His Senate colleague Lindsey Graham, R-S.C., has called Ted Cruz "an opportunist" who talks "garbage," and the Texas senator and Tea Party favorite seems to have had a hard time making friends in Congress from the very beginning. But Cruz is now actually trying to use his "irascible persona," as the Associated Press put it, to his advantage in the 2016 race for the Republican White House nomination.

"If you want someone to grab a beer with (as president), I may not be that guy," Cruz admitted at a GOP debate last fall when the moderator asked him to describe his biggest weakness. "But if you want someone to drive you home, I will get the job done, and I will get you home."

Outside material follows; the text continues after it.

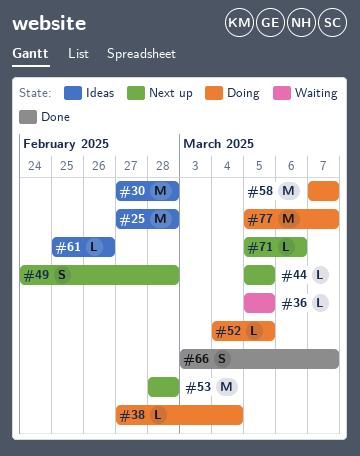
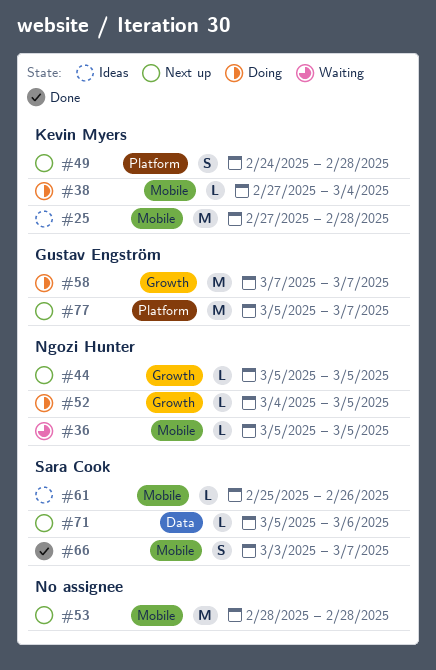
#30: present -> none
#77, status: Doing -> Next up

The fact that Cruz has made few friendships on Capitol Hill, meanwhile, helped the Texas senator underline his "outsider" status and, in turn, his conservative anti-Washington credentials. A group supporting his White House bid went so far as to send out a fundraising email last month that included "Washington hates Ted Cruz" as its subject line, the AP detailed.

Daniel Daehlin, a 51-year-old Cruz backer from Richfield, Minnesota, told the newswire that the presidential hopeful's personality only makes him back the Texan with greater conviction.

"It makes me like him all the more; I've always liked people who were on the outside. Ronald Reagan never got along with the establishment." Daehlin explained in reference to one of Cruz's heros. "They hated him in 1976 and '80. I like 'Mr. Smith Goes to Washington' - someone who goes there, speaks his mind and doesn't try to cater to the inside-the-Beltway crowd."

Cruz himself, meanwhile, has "methodically calibrated" his renegade status to impress Republicans fed up with the Washington establishment, the Houston Chronicle reported. But while his rhetoric champions that outsider character, the senator's campaign has shown the discipline of someone who knows his way around the nation's capital.

And many of his closest allies expect him to be first in line if and when current GOP front-runner Donald Trump's campaign crumbles.

"Trump has made me very optimistic about 2016," former Cruz speechwriter Amanda Carpenter told in the Conservative Review. "He's sent the GOP establishment into such conniptions that they've been forced to consider supporting Ted Cruz."